# 1/4 OF A BACKSTRAP FINISHED PRODUCT.



## Hawging It (Jan 25, 2019)

Well, Malcom Reed's YouTube video on bacon wrapped back strap was interesting to me. I did it EXACTLY as the video showed other than the 130 IT medium rare. Hell NO! Went to 145 and it was perfect for my taste. Little over medium. No deer blood running out! Also did not use his finishing sauce. I  used the finishing sauce that I bought at Sam's Club last week. Good meal and I am stuffed. Boston Butt going on tomorrow after my morning deer hunt behind the house, HAPPY SMOKING EVERYONE!!


----------



## motolife313 (Jan 26, 2019)

Nice backstrap!

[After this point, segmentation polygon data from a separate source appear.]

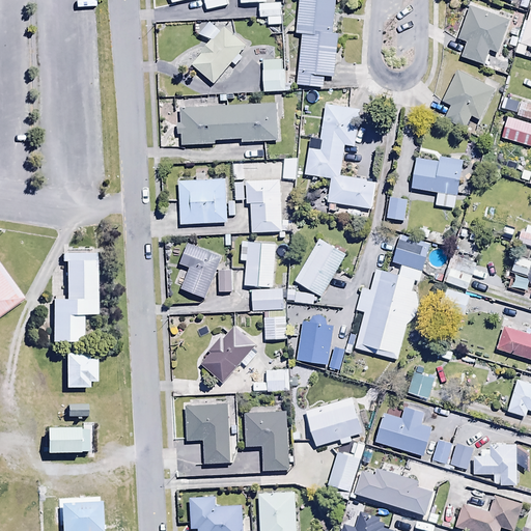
[(227,7),(225,0),(203,0),(206,11),(227,7)]
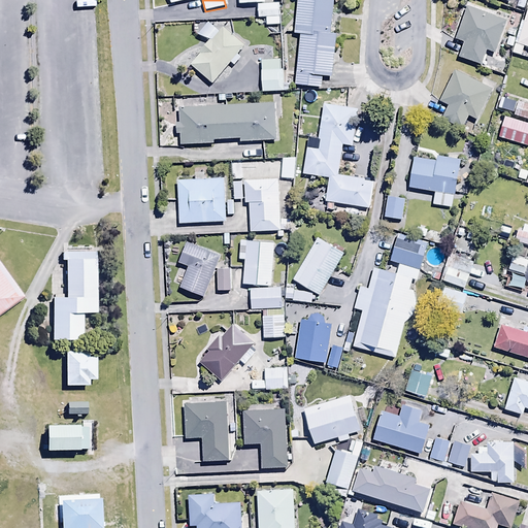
[(301,35),(295,86),(322,89),(324,76),(332,77),(337,33),(332,32),(335,0),(297,0),(294,35),(301,35)]
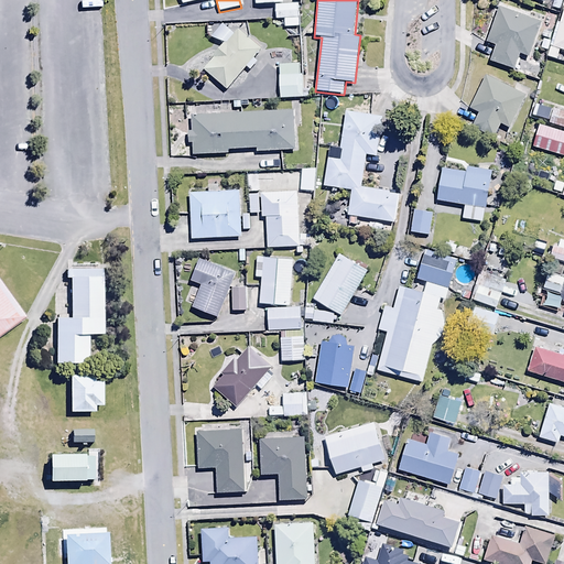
[(299,4),(275,6),(277,20),(284,19),(285,29),(300,28),(299,4)]
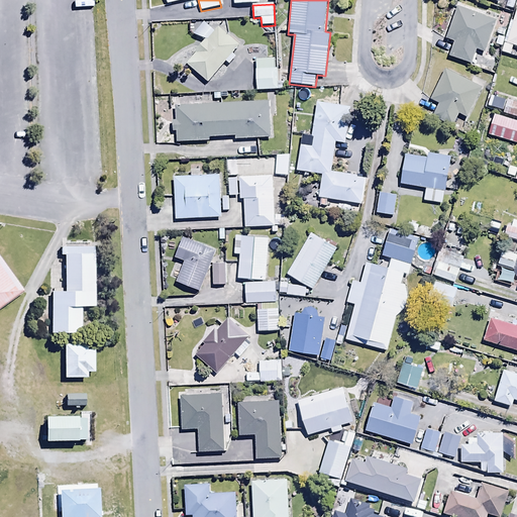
[(497,20),(458,6),(445,39),(454,42),(449,57),(471,65),(477,50),(484,54),(497,20)]
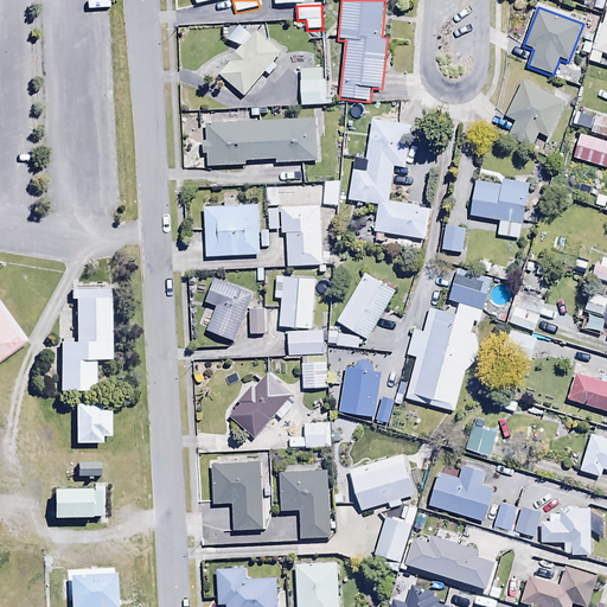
[(606,53),(606,14),(596,51),(606,53)]
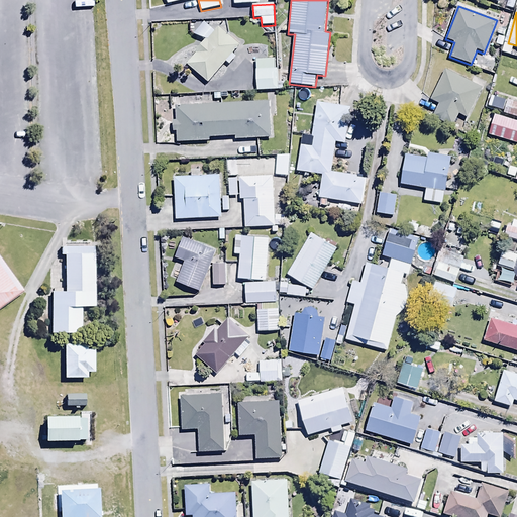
[(223,65),(225,62),(228,65),(236,56),(233,53),(240,45),(222,26),(209,26),(208,23),(190,23),(190,32),(195,33),(206,39),(195,53),(196,54),(187,64),(211,85),(217,78),(218,80),(228,70),(223,65)]
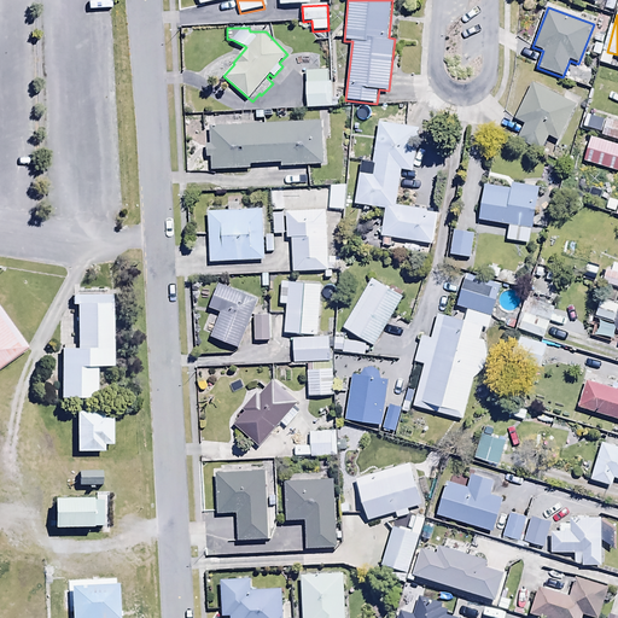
[(331,71),(307,71),(308,109),(332,108),(331,71)]
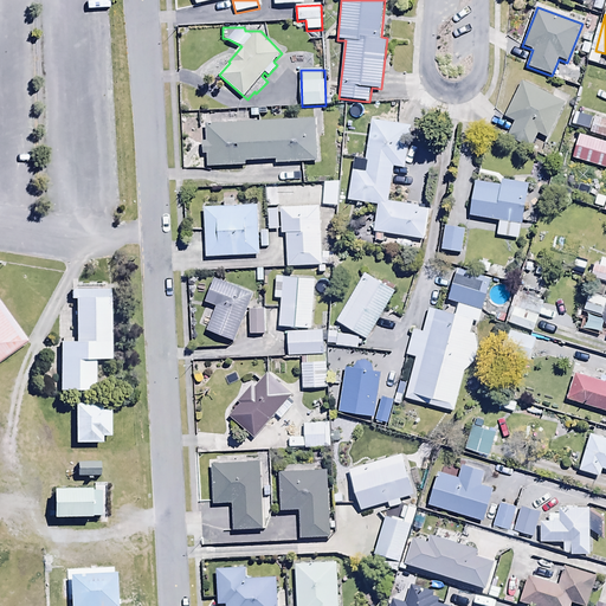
[(547,139),(566,104),(526,82),(505,116),(515,121),(507,135),(532,148),(539,134),(547,139)]
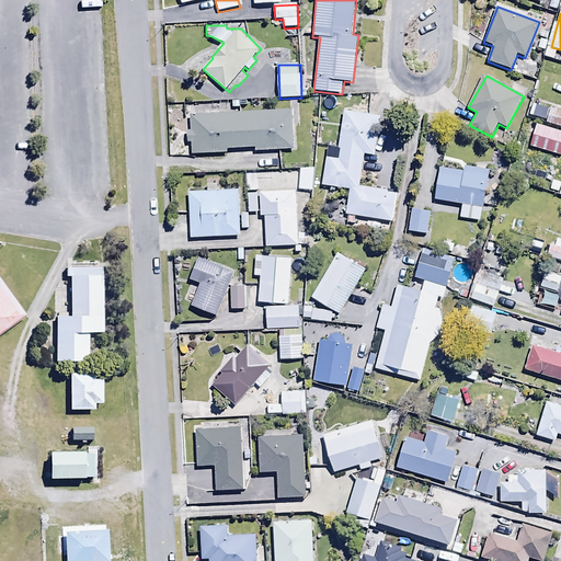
[(560,113),(551,110),(547,123),(560,127),(560,113)]
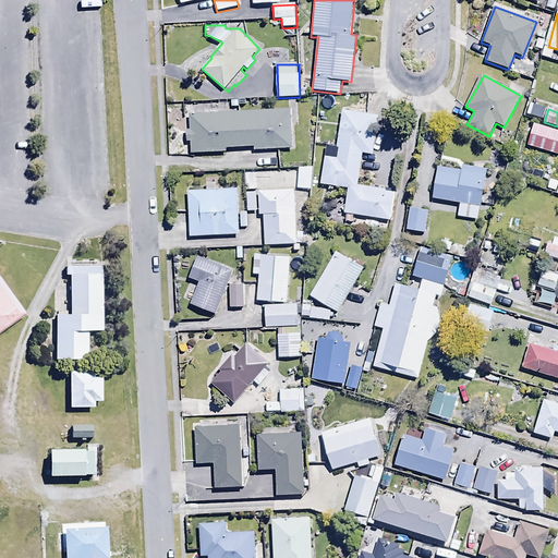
[(291,150),(290,110),(190,114),(190,130),(186,130),(186,143),(191,143),(192,155),(226,154),(226,148),(255,147),(255,152),(291,150)]
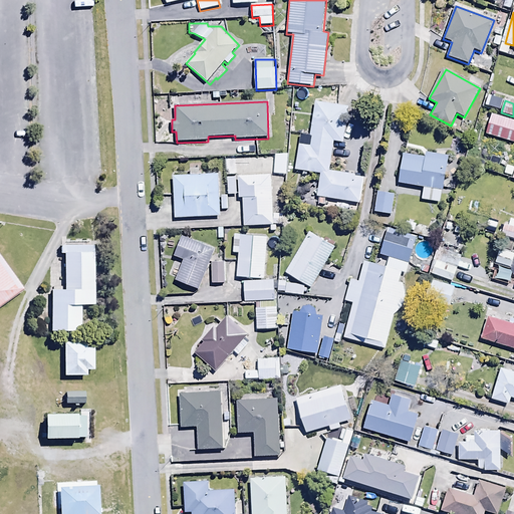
[(330,171),(335,142),(343,143),(349,106),(316,101),(310,136),(301,134),(295,171),(320,175),(317,196),(359,203),(364,176),(330,171)]
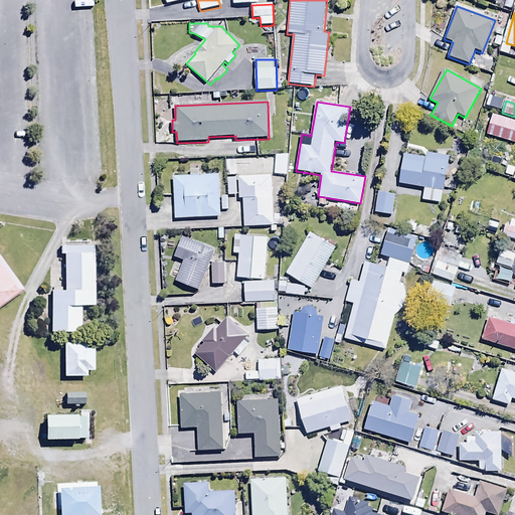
[(514,120),(487,112),(483,124),(514,133),(514,120)]
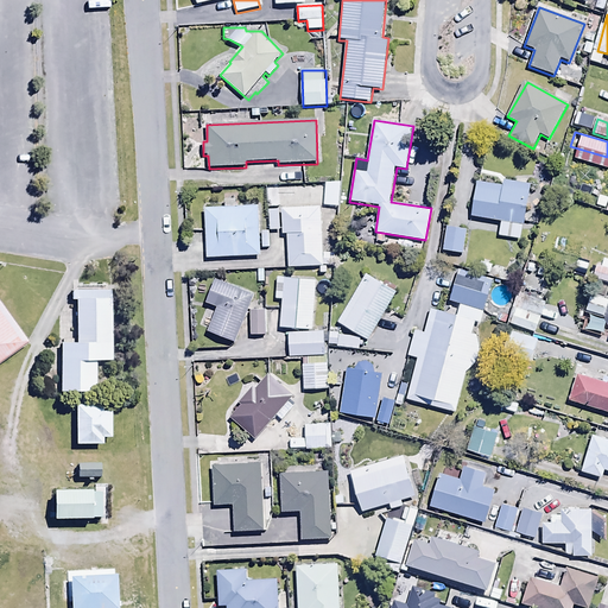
[(476,182),(472,217),(501,222),(499,238),(520,241),(524,221),(531,222),(534,196),(529,195),(531,185),(505,181),(504,187),(476,182)]
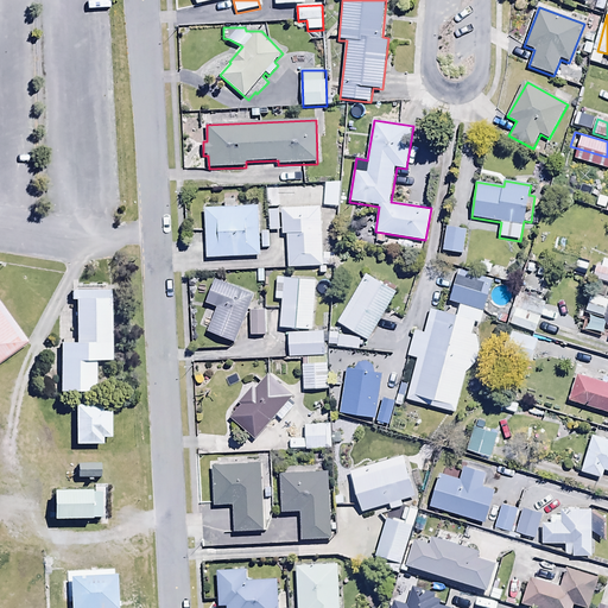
[(340,191),(325,191),(325,210),(340,211),(340,191)]
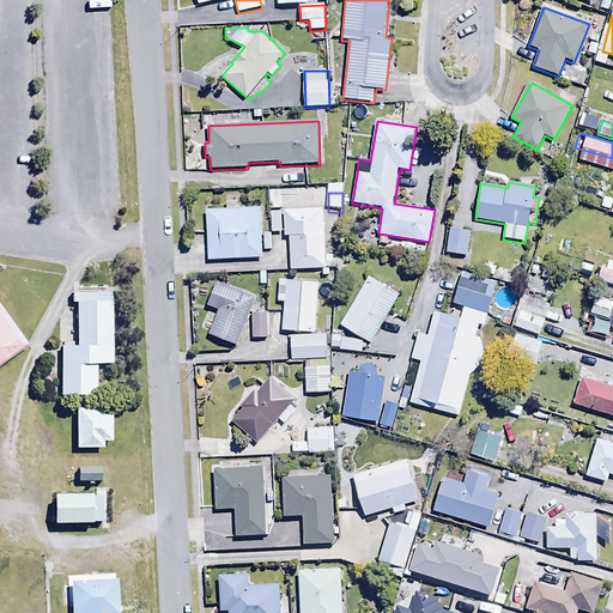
[(260,208),(207,211),(210,261),(263,259),(260,208)]
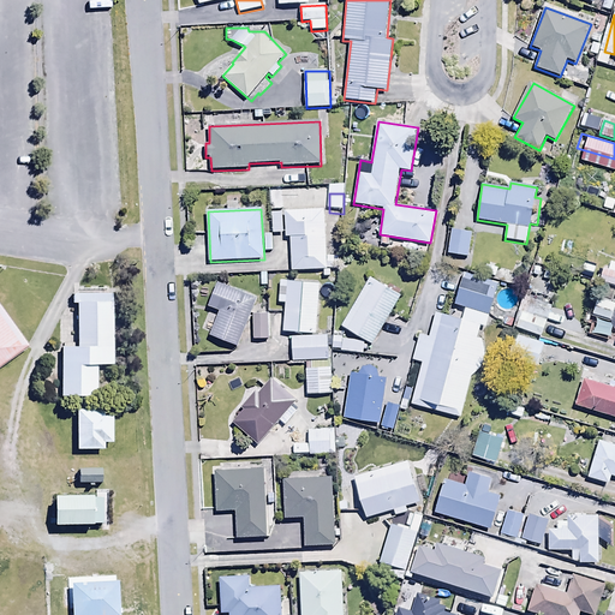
[(326,210),(286,212),(286,239),(291,239),(292,272),(338,269),(338,257),(327,257),(326,210)]
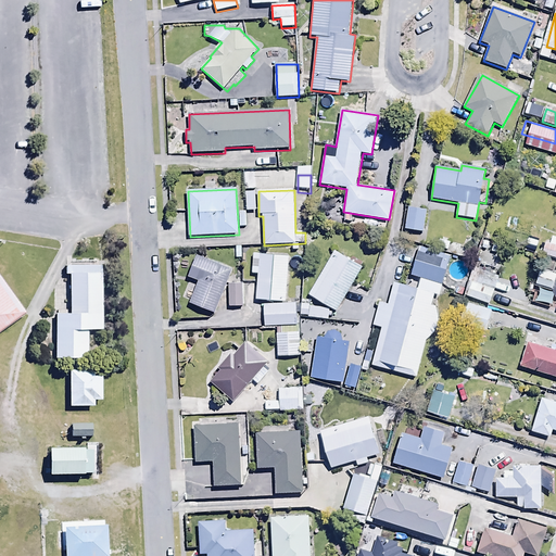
[(256,191),(245,192),(245,212),(256,212),(256,191)]
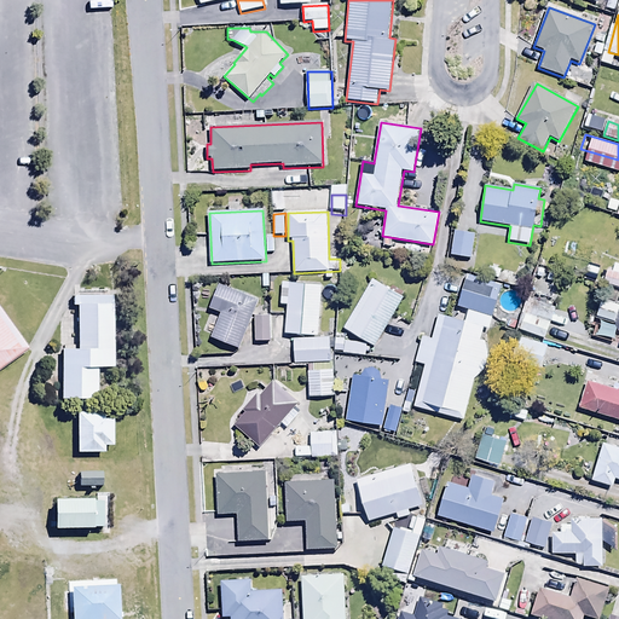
[(475,235),(455,231),(451,255),(472,259),(475,235)]
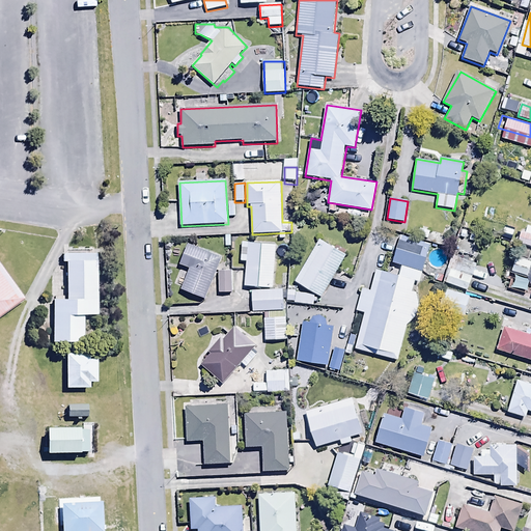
[(521,232),(518,244),(530,248),(530,230),(527,229),(526,233),(521,232)]
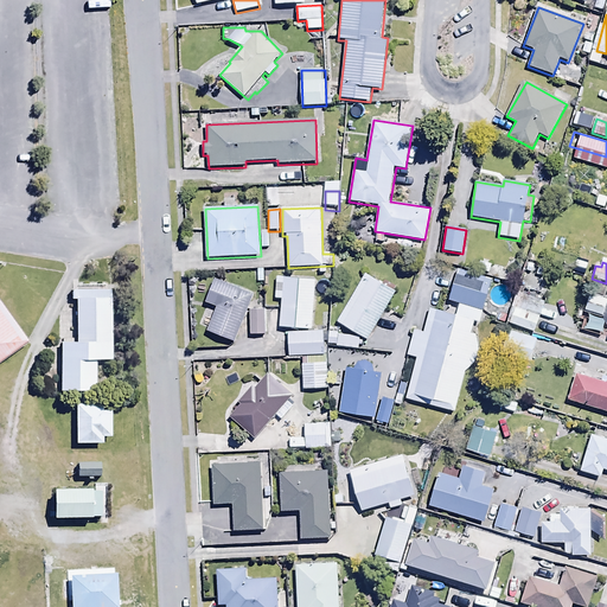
[(493,281),(458,269),(448,300),(484,312),(493,281)]
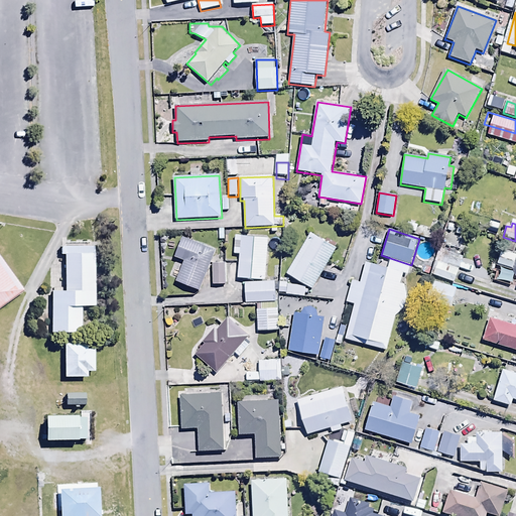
[(337,249),(310,234),(286,273),(312,289),(337,249)]
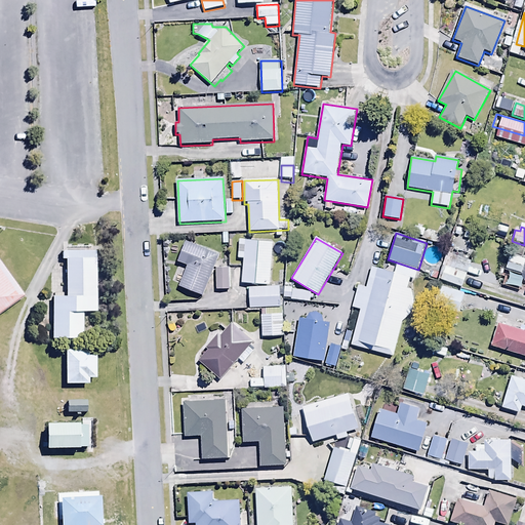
[(244,259),(242,284),(270,286),(273,243),(239,240),(238,259),(244,259)]
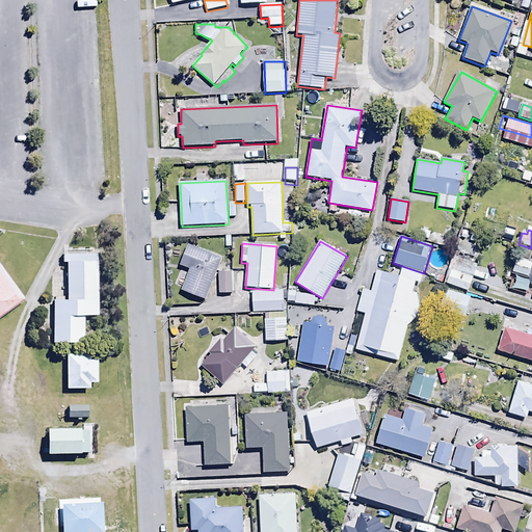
[(181,290),(205,300),(222,259),(188,244),(180,265),(190,269),(181,290)]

I haven’t had any in awhile. Did you use the stick burner?


----------



## gmc2003 (Jan 26, 2019)

Looks like a fine plate of delicious vittles.

Point for sure
Chris


----------



## SmokinAl (Jan 26, 2019)

Everything looks delicious!
My wife loves that sauce, she puts it on everything!
Al


----------



## crazymoon (Jan 26, 2019)

HI, Looks delicious,nice plate of goodies. I'll take mine at 130.


----------



## HalfSmoked (Jan 26, 2019)

So where the other 3/4 I could eat that.   

Looks great.

Warren


----------



## Hawging It (Jan 26, 2019)

motolife313 said:


> Nice backstrap! I haven’t had any in awhile. Did you use the stick burner?


Absolutely. Thanks


----------



## Hawging It (Jan 26, 2019)

SmokinAl said:


> Everything looks delicious!
> My wife loves that sauce, she puts it on everything!
> Al


It is really good. Glad I found it.


----------